I have heard from a lot of experienced endurance athletes that you can go from feeling like crap to feeling like a rock star to feeling like crap to feeling like a rock star over the course of a race. I have experienced this a bit in training but not much in racing. It was good to experience that during this race as I will be able to draw on it in the future. I definitely drew on the experience from my ankle turn at the Rocky Raccoon 50K last year to remind myself that I had been there, done that and overcome it before. I am listening to Chrissie Wellington’s book right now and she discusses GI problems she has experienced during races and I definitely drew on that during this race.

I am not saying that there are not injuries that cannot be overcome, that is obviously not the case, but I think those types of injuries are less common.

5. Be flexible / adaptable – adjust expectations when necessary; don’t mentally beat yourself up if your race is not going as planned.

6. Hubby thinks I need cooler, brighter lights. I think he just likes getting cool gear :)

7. Remember to look on the bright side – 11 hours moving and on my feet is good training for the 100 miler! Obviously our pace will need to be faster, but the weather should be cooler and the terrain far more manageable!

Overall – great, well supported race. I loved the location, even though I was not prepared for the terrain. My hubby mountain biked the course the next day and loved it and came back saying he had a new respect for us after experiencing some of the terrain first hand. Side note, he saw lots of wild animals (road runners, wild boars, a dead rattle snake, a doe) – so glad I did not know about the wild boar ahead of time (we were cautioned about the rattle snakes). The spiders and scorpions and tree roots that looked like snakes were scary enough in the dark.

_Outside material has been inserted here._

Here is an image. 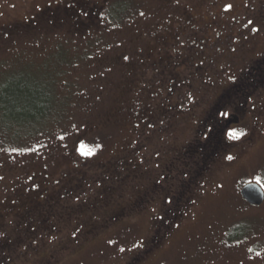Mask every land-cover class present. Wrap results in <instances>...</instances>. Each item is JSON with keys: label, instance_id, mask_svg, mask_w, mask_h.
Wrapping results in <instances>:
<instances>
[{"label": "rangeland", "instance_id": "rangeland-1", "mask_svg": "<svg viewBox=\"0 0 264 264\" xmlns=\"http://www.w3.org/2000/svg\"><path fill=\"white\" fill-rule=\"evenodd\" d=\"M263 58L264 0H0V264H264ZM43 80L53 113L8 130Z\"/></svg>", "mask_w": 264, "mask_h": 264}, {"label": "trees", "instance_id": "trees-1", "mask_svg": "<svg viewBox=\"0 0 264 264\" xmlns=\"http://www.w3.org/2000/svg\"><path fill=\"white\" fill-rule=\"evenodd\" d=\"M260 62L263 63L264 58ZM9 91L15 94L13 97L3 98L5 106H9L11 109L9 116L14 118L13 121L6 123L8 130L14 126L33 125L36 121H42L53 113L55 102L45 80L34 83L19 81L17 84L11 85Z\"/></svg>", "mask_w": 264, "mask_h": 264}, {"label": "flooded vegetation", "instance_id": "flooded-vegetation-1", "mask_svg": "<svg viewBox=\"0 0 264 264\" xmlns=\"http://www.w3.org/2000/svg\"><path fill=\"white\" fill-rule=\"evenodd\" d=\"M195 23H196V21H195ZM183 28V30H185V32H187L188 31V29L189 28H191L188 24H186L185 26H183L182 27ZM182 31H175V30H171L170 32H169V36H170V38H174L175 40H176V38H179V34L181 33ZM168 36V37H169ZM168 37L166 38V37H164L163 38V41H162V44L165 46V47H168V46H171V45H173V42L172 41H169V39H168ZM222 94V93H221ZM220 94V95H221ZM228 106H225V107H223V108H221V113H227V115L228 114H230V115H223V119H224V125H223V123L222 122H220L219 124H215V120H214V116H213V114H211V113H208V114H206L204 117L205 118H202V119H206V120H204V122H205V125H201V123L199 124V126H197L196 128V131H198V128H200L201 126H203V130H202V132H205V135L207 136L208 135V133H211L212 131H214L215 129H219V128H221V127H231V126H233V125H235V124H238V122H240L241 121V116H240V114L236 111V112H229V110H228V108H227ZM192 140V139H191ZM189 141V143L190 144H193L194 142V140H192V141ZM185 146H189V144L188 143H186L185 145H184V147ZM199 150H200V148H198V149H196V150H193V152L191 153V155L189 154L192 150H184L183 151V153H184V156L182 155V157L180 158V160L177 162V163H181V165H183V166H193L194 164H196L197 163V161H196V155H197V153L199 152ZM183 162V163H182ZM36 203V201H33V202H28V205H27V207H24L23 209L24 210H27V209H31L32 208V205H34ZM22 209V210H23Z\"/></svg>", "mask_w": 264, "mask_h": 264}, {"label": "water", "instance_id": "water-1", "mask_svg": "<svg viewBox=\"0 0 264 264\" xmlns=\"http://www.w3.org/2000/svg\"><path fill=\"white\" fill-rule=\"evenodd\" d=\"M240 195L251 206H261L264 203V189L255 182L244 184L240 189Z\"/></svg>", "mask_w": 264, "mask_h": 264}, {"label": "snow or ice", "instance_id": "snow-or-ice-1", "mask_svg": "<svg viewBox=\"0 0 264 264\" xmlns=\"http://www.w3.org/2000/svg\"><path fill=\"white\" fill-rule=\"evenodd\" d=\"M251 23V22H250ZM222 115H227V113H222ZM234 138L238 137V136H241L243 135V133H236V132H233L231 134ZM85 155H91L92 154V150H88V151H85L84 152ZM229 159H232V157H228Z\"/></svg>", "mask_w": 264, "mask_h": 264}]
</instances>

The volunteers were FANTASTIC! Top notch service. Example - at the end of both loops, a kind volunteer took my sweaty Nathan vest and refilled my pack with water and ice and wouldn’t let me help him at all (first lap, I kept trying to take over and he kept telling me to do other stuff; second lap I just gave it to him while the medic bandaged my blister).

It was great to meet Haleigh and Danny on the course - I really enjoyed talking and laughing with them, it made the time pass a lot faster, especially on the second loop.

After Photo with Mark and our new friend Haleigh - all smiles!

Sunday my ankle was pretty bruised (coloring) and swollen but it is already doing much better. The blisters on my heels are going to take a bit longer. Thankfully, this week is a recovery week, so low mileage!

Blister and Ankle
















I only slept for three hours on Sunday morning after finishing and I was surprised that I was actually ok energy wise for the rest of the day. I got a good 8 or 9 hours Sunday night, and have been ok all day today (Monday), but I feel exhausted now. Time for bed!

As always, I am so thankful for the support of my team and sponsors, Team Rev3, PowerBar, and Normatec MVP were all a big part of my race and recovery. Mark is a great running partner … perfect blend of patient, protective and sarcastic big brother type. Last but not least – my hubby is the most supportive and amazing partner anyone could ever ask for, thank you for everything you do, especially staying up all night to support us!